**CONSEGNA:**
Quali righe dei record contengono la stringa "tudi"? Estraile tutte, distinguendo tra maiuscole e minuscole.

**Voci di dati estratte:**
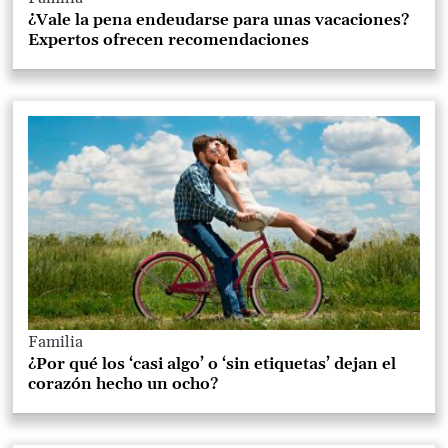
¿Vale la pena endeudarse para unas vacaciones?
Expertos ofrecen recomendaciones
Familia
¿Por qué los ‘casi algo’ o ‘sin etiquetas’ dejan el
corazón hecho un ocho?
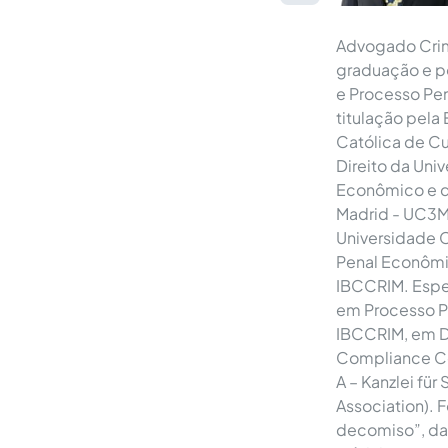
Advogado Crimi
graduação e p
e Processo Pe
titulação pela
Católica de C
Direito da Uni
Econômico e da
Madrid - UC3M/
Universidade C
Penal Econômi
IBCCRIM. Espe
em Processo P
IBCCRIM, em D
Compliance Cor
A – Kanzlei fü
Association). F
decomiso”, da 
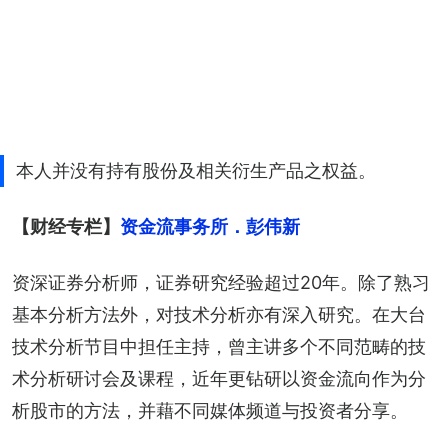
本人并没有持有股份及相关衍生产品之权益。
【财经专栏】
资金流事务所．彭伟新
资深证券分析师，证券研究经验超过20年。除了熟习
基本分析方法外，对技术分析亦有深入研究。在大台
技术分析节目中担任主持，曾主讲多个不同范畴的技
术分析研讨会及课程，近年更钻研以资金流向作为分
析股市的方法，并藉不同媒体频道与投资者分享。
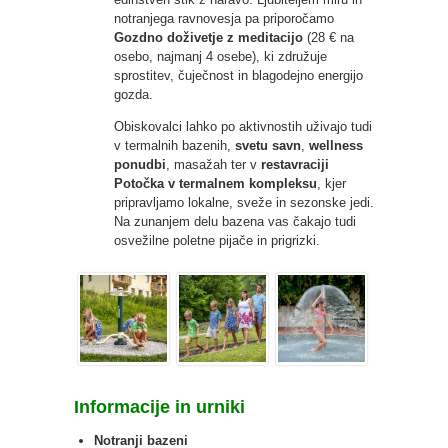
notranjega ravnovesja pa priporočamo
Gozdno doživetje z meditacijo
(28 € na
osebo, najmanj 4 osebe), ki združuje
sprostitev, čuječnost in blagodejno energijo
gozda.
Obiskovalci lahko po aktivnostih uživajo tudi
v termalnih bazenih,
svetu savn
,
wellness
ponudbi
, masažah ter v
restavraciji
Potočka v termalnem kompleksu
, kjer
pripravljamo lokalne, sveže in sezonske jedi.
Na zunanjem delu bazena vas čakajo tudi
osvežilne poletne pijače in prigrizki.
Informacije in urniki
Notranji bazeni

**RISULTATO:**
Obiskovalci lahko po aktivnostih uživajo tudi
Na zunanjem delu bazena vas čakajo tudi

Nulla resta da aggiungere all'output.